L’éolien en mer exploserait d’ici 20 ans, estime l’Agence internationale de l’énergie

À l’heure actuelle, 80% de la capacité mondiale est située en Europe, mais l’AEI dénombre présentement 150 projets de parcs éoliens en mer dans 19 pays différents, notamment en Asie.
Photo: Tobias Schwarz Agence France-Presse À l’heure actuelle, 80% de la capacité mondiale est située en Europe, mais l’AEI dénombre présentement 150 projets de parcs éoliens en mer dans 19 pays différents, notamment en Asie.

Absente du Québec et du Canada, l’énergie éolienne en mer est appelée à croître de façon exponentielle ailleurs dans le monde au cours des 20 prochaines années, estime l’Agence internationale de l’énergie (AEI) dans un rapport exhaustif publié vendredi.

Selon l’AEI, créée par les pays de l’OCDE dans la foulée de la crise pétrolière de 1973, les politiques actuelles et proposées pourraient avoir pour effet de multiplier par 15 la capacité des parcs éoliens en mer d’ici 2040.

En Europe, par exemple, la puissance installée de ces parcs pourrait passer de 19 gigawatts (GW) en 2018 à 127 GW en 2040. La Chine bondirait de 4 GW à 107 GW, tandis que les États-Unis, où plusieurs appels d’offres ont été lancés, passeraient de 0 à 38 GW.

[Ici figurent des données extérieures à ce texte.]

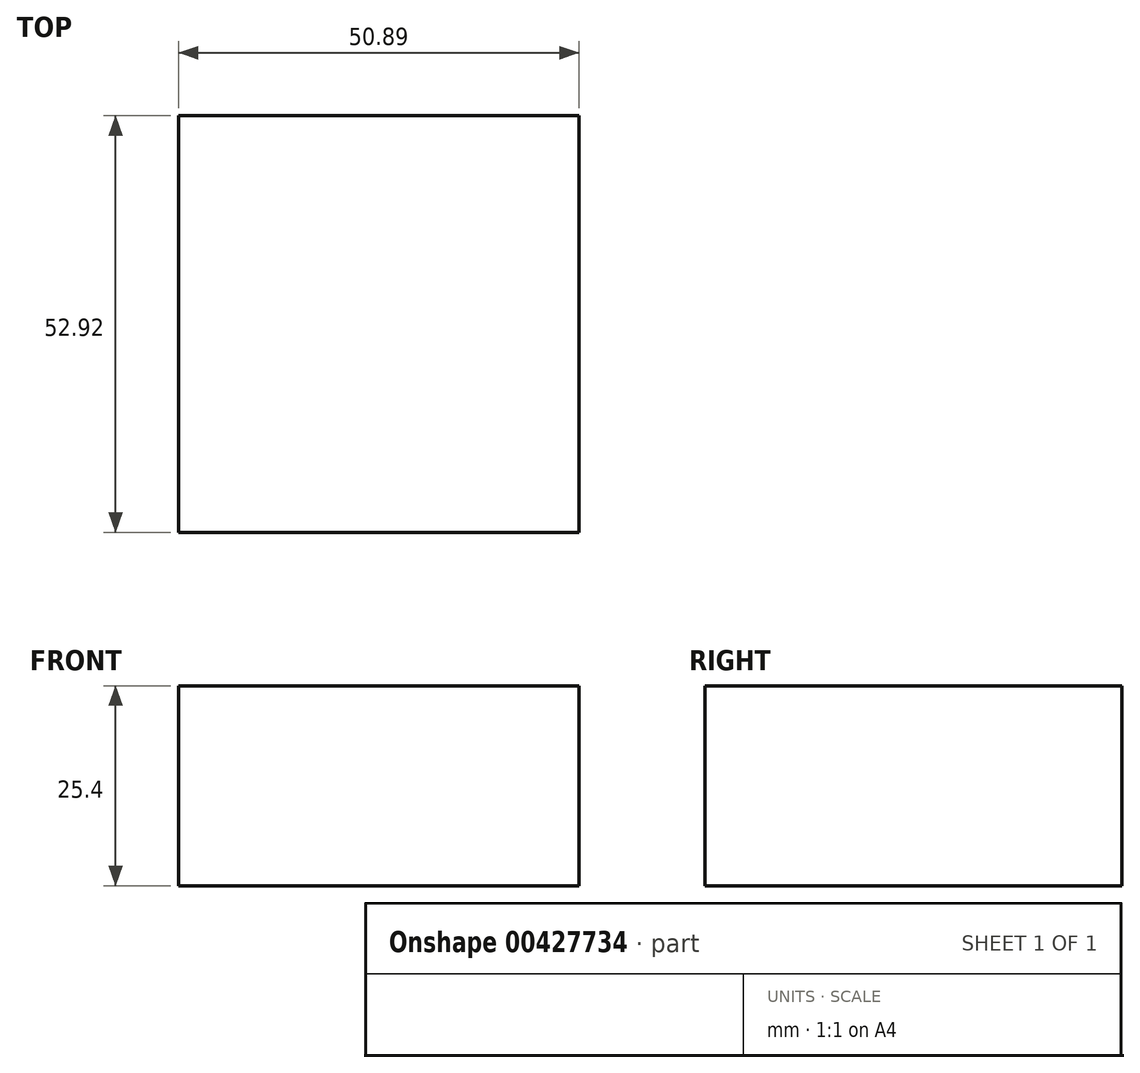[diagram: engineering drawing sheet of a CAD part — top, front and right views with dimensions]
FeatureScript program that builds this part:
annotation { "Feature Type Name" : "Feature", "Feature Type Description" : "" }
export const myFeature = defineFeature(function(context is Context, id is Id, definition is map)
    precondition{}
    {
        {
            var Q0;
            Q0=qCreatedBy(makeId("Top.planeOp"),FACE);
            var sketch = newSketch(context, id + "F0", { "sketchPlane" : qUnion([Q0])});
            skLineSegment(sketch, "E0.bottom", {"start": v(-25.41, 0) * mm, "end": v(25.48, 0) * mm});
            skLineSegment(sketch, "E0.top", {"start": v(-25.41, -52.92) * mm, "end": v(25.48, -52.92) * mm});
            skLineSegment(sketch, "E0.left", {"start": v(-25.41, 0) * mm, "end": v(-25.41, -52.92) * mm});
            skLineSegment(sketch, "E0.right", {"start": v(25.48, 0) * mm, "end": v(25.48, -52.92) * mm});
            skSolve(sketch);
        }
        {
            var Q0;
            Q0=makeQuery(id+"F0.imprint","IMPRINT",FACE,{"disambiguationData":[TD([[makeQuery(id+"F0.imprint","IMPRINT",EDGE,{"derivedFrom":sQuery(id+"F0.wireOp",EDGE,"E0.bottom")}),-1.0]])]});
            var Q1;
            Q1=sQuery(id+"F0.wireOp",EDGE,"E0.left");
            var Q2;
            Q2=sQuery(id+"F0.wireOp",EDGE,"E0.top");
            var Q3;
            Q3=sQuery(id+"F0.wireOp",EDGE,"E0.right");
            var Q4;
            Q4=sQuery(id+"F0.wireOp",EDGE,"E0.bottom");
            extrude(context, id + "F1", {"entities" : qUnion([Q0]), "bodyType" : ToolBodyType.SURFACE, "surfaceEntities" : qUnion([Q1, Q2, Q3, Q4]), "oppositeDirection" : true, "depth" : 25.4 * mm});
        }
    });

Les prévisions augmentent davantage lorsqu’elles sont basées non pas sur les politiques annoncées, mais sur un objectif réel de carboneutralité. Sur le continent européen, cela pourrait faire de l’éolien la principale source d’électricité d’ici 20 ans, selon l’organisme. À l’heure actuelle, 80 % de la capacité mondiale est située en Europe, mais l’AEI dénombre présentement 150 projets de parcs en mer dans 19 pays différents, notamment en Asie.

« Certains pourraient se demander pourquoi j’ai décidé de consacrer autant de temps et d’énergie de l’AEI à ce rapport sur l’éolien offshore, une technologie qui ne fournit aujourd’hui que 0,3 % de la production énergétique mondiale », a écrit en introduction le directeur exécutif de l’organisme, l’économiste turc Fatih Birol. « La raison, c’est que son potentiel est presque illimité. Les progrès technologiques et de fortes baisses de coûts nous rapprochent de plus en plus de ce potentiel », a-t-il ajouté en évoquant la décarbonisation de la production d’électricité dans la lutte contre les changements climatiques.

Tout compte fait, les émissions de CO2 liées à l’énergie ont atteint un sommet en 2018, en partie à cause de l’usage du charbon. Les hydrocarbures représentent les deux tiers de la production énergétique, un niveau observé depuis une vingtaine d’années. Cela dit, « le marché mondial des éoliennes en mer a crû de près de 30 % par année de 2010 à 2018 », en raison des progrès de sa technologie.

Si la demande mondiale en électricité se chiffre à 23 000 TWh, le « potentiel technique » de l’éolien en mer serait de 36 000 TWh, croit l’AEI, dont le calcul se base sur des sites se trouvant à moins de 60 kilomètres d’une rive et d’une profondeur maximale de 60 mètres.

Le Québec et les États-Unis

Le Québec compte plus de 45 parcs éoliens, mais aucun qui ne soit situé au large. Dans un mémoire de 2015 en vue de la politique énergétique du gouvernement Couillard, l’Association canadienne de l’énergie éolienne avait soumis une explication financière. « La distance de la ressource éolienne en mer des principaux centres de consommation ne laisse pas présager dans un futur rapproché une justification économique pour la construction de projets éoliens en mer », avait-elle écrit.

Aux États-Unis, plusieurs projets sont en préparation. À 25 kilomètres d’Atlantic City, au New Jersey, la société danoise Orsted prévoit la construction d’Ocean Wind, un parc d’une puissance de 1,1 GW capable d’alimenter un demi-million de ménages.

Au large de Martha’s Vineyard, des investisseurs américains et danois prévoient la construction de Vineyard Wind, un ensemble de parcs dont la construction n’a pas encore commencé. Ses promoteurs estiment être capables de fournir de l’électricité à des centaines de milliers de ménages du Massachusetts et du Connecticut, mais aussi de la ville de New York, grâce à un autre parc qui serait à l’est de Long Island et au sud de Martha’s.